9. The data processing network of any preceding claim, wherein said cluster controller is operable to instruct said cluster of data processing nodes to reboot with said configuration. 10. A data processing network method, comprising:

storing a plurality of configurations at a cluster controller; and

providing a cluster of data processing nodes;

making one of said plurality of configurations available as an allocated readonly configuration to each data processing node in said cluster and booting-up using said configuration; and

allocating a read/write storage area for each data processing node in said cluster for accessing data to be utilised during operation of that data processing node following boot-up. 11. A cluster controller for a data processing network, comprising:

storage operable store a plurality of configurations; and

co-operation logic operable to co-operate with a cluster of data processing nodes to make one of said plurality of configurations available as an allocated read-only configuration to each data processing node in said cluster and to allocate a read/ write storage area for each data processing node in said cluster for accessing data to be utilised during operation of that data processing node following boot-up.

12. A cluster controller method, comprising:

storing a plurality of configurations;

co-operating with a cluster of data processing nodes to make one of said plurality of configurations available as an allocated read-only configuration to each data processing node in said cluster; and

allocating a read/write storage area for each data processing node in said cluster for accessing data to be utilised during operation of that data processing node following boot-up.

13. A data processing node for a data processing network, comprising: co-operation logic operable to co-operate with a cluster controller to make one of a plurality of configurations stored by said cluster controller available as an allocated read-only configuration; and

boot-up logic operable to boot-up using said configuration, said co-operation logic being further operable to co-operate to allocate a read/ write storage area for accessing data to be utilised during operation following boot-up.

14. A data processing node method, comprising:

co-operating with a cluster controller to make one of a plurality of

configurations stored by said cluster controller available as an allocated read-only configuration; and

booting-up using said configuration; and

15. A computer program product operable, when executed on a computer, to perform the method steps any one of claims 10, 12 or 14.

Description:

DATA PROCESSING

FIELD OF THE INVENTION

The present invention relates to a data processing network, a cluster controller, a data processing node, methods and computer program products.

BACKGROUND

High-Performance-Computing (HPC) is a specialized field within cluster computing where the infrastructure of the cluster of data processing nodes can have a high impact on the performance of the software it runs.

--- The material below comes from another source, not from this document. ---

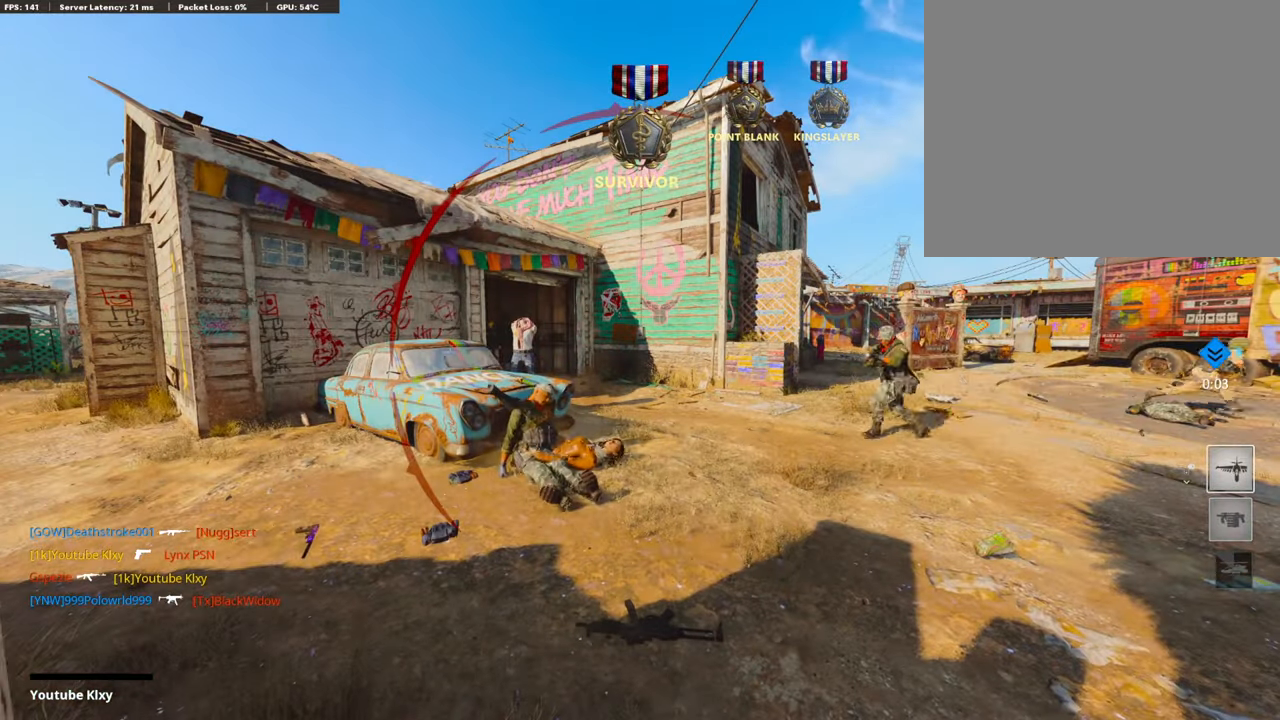
{"buttons": ["CROSS", "SQUARE", "L3"], "left_stick": "up", "right_stick": "center", "events": [[101, "SQUARE", "up"], [117, "CROSS", "up"], [184, "L3", "down"], [201, "CROSS", "down"], [201, "SQUARE", "down"], [318, "L3", "up"], [335, "SQUARE", "up"], [352, "CROSS", "up"], [452, "CROSS", "down"], [452, "L3", "down"], [452, "SQUARE", "down"]]}
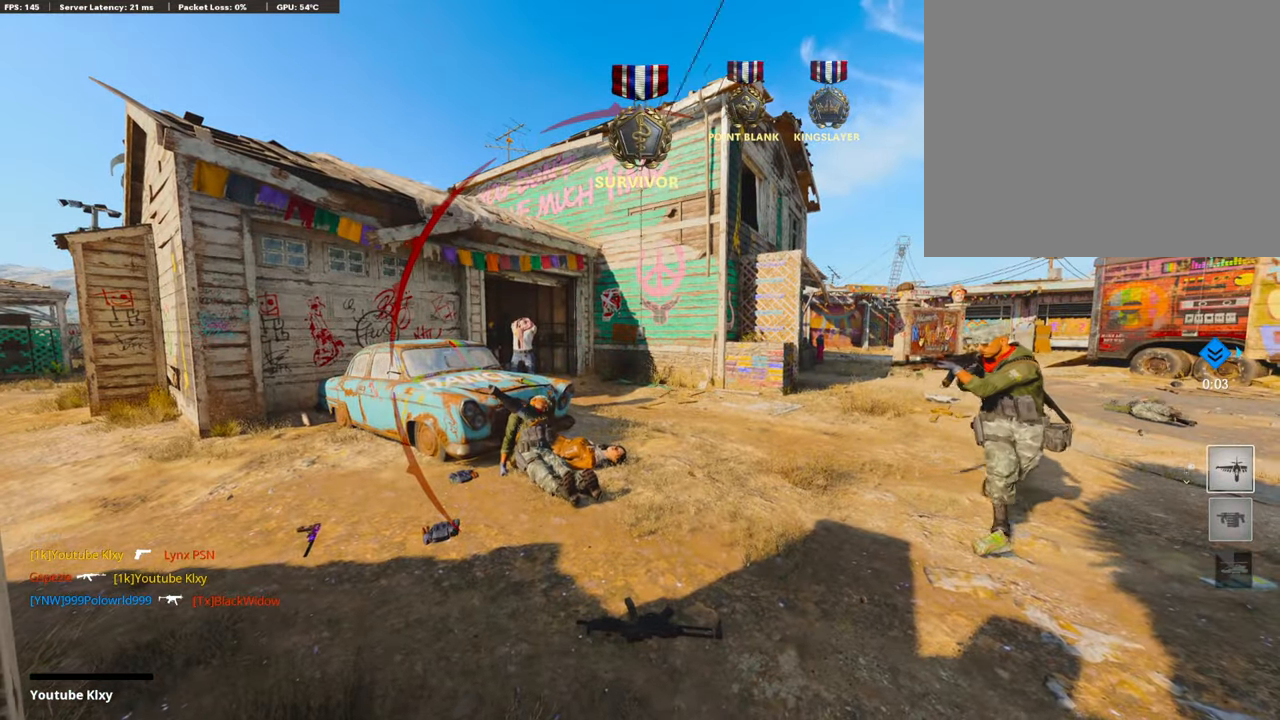
{"buttons": [], "left_stick": "up", "right_stick": "center", "events": [[67, "L3", "up"], [67, "SQUARE", "up"], [84, "CROSS", "up"], [134, "L3", "down"], [151, "CROSS", "down"], [151, "SQUARE", "down"], [268, "L3", "up"], [301, "CROSS", "up"], [301, "SQUARE", "up"], [318, "L3", "down"], [368, "CROSS", "down"], [368, "SQUARE", "down"], [435, "L3", "up"], [485, "CROSS", "up"], [485, "SQUARE", "up"]]}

This means that HPC applications are often very specialized in their configuration to make the most of the underlying computing hardware. The set-up of a HPC cluster generally consists of three overall installation phases: the operating system installation, which is usually common to all nodes in the cluster; the software application layer, which is specific to the application domain (e.g. Hadoop, Real-time streaming framework, Matlab, scientific special-purpose code); and the specific configuration and set of data a node must compute.

Although providing a HPC cluster can provide significant performance data processing advantages when properly configured, unexpected consequences can also occur.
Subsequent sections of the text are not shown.